I must confess to some mirth when I read
that title-page:
HAMLET, PRINCE OF DENMARK
A Tragedy
By
THOMAS BRAGDON, ESQUIRE
The conceit was well worthy of my late friend in one of his most fanciful
moods. In other volumes the same substitution had been made, so that to
one not versed in literature it would have seemed as though "Thomas
Bragdon, Esquire," had been the author not only of _Hamlet_, but also of
_Vanity Fair_, _David Copperfield_, _Rienzi_, and many other famous works,
and I am not sure but that the great problem concerning the "Junius Letters"
was here solved to the satisfaction of Bragdon, if not to my own.
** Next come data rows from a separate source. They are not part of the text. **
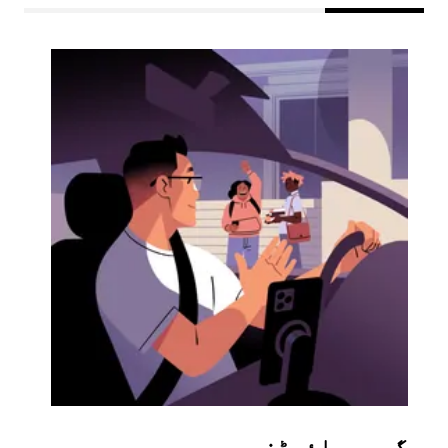
گروپ رائیڈز
متع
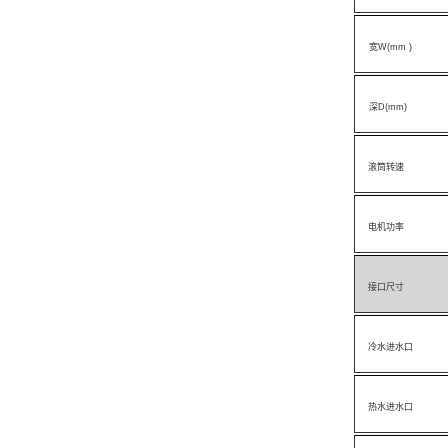
宽
W(mm
)
深
D(mm
)
滚筒转速
电机功率
接口尺寸
冷水进水口
热水进水口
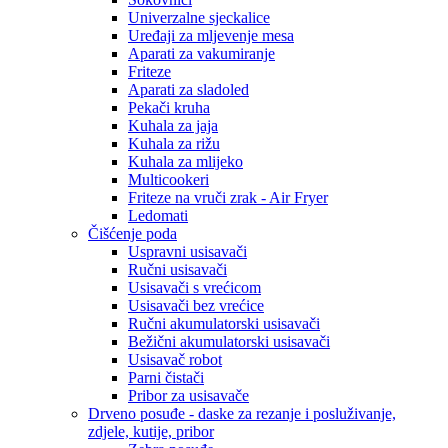
Univerzalne sjeckalice
Uređaji za mljevenje mesa
Aparati za vakumiranje
Friteze
Aparati za sladoled
Pekači kruha
Kuhala za jaja
Kuhala za rižu
Kuhala za mlijeko
Multicookeri
Friteze na vruči zrak - Air Fryer
Ledomati
Čišćenje poda
Uspravni usisavači
Ručni usisavači
Usisavači s vrećicom
Usisavači bez vrećice
Ručni akumulatorski usisavači
Bežični akumulatorski usisavači
Usisavač robot
Parni čistači
Pribor za usisavače
Drveno posuđe - daske za rezanje i posluživanje,
zdjele, kutije, pribor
There
were but two exceptions in the box to the rule of substituting the name of
Bragdon for that of the actual author; one of these was an Old Testament,
on the fly-leaf of which Bragdon had written, "To my dear friend Bragdon,"
and signed "The Author." I think I should have laughed for hours over this
delightful reminder of my late friend's power of imagination had not the
second exception come almost immediately to hand--a copy of Milton, which
I recognized at once as one I had sent Tom at Christmas two years before
his death, and on the fly-leaf of which I had written, "To Thomas Bragdon,
with the love of, his faithfully, Philip Marsden.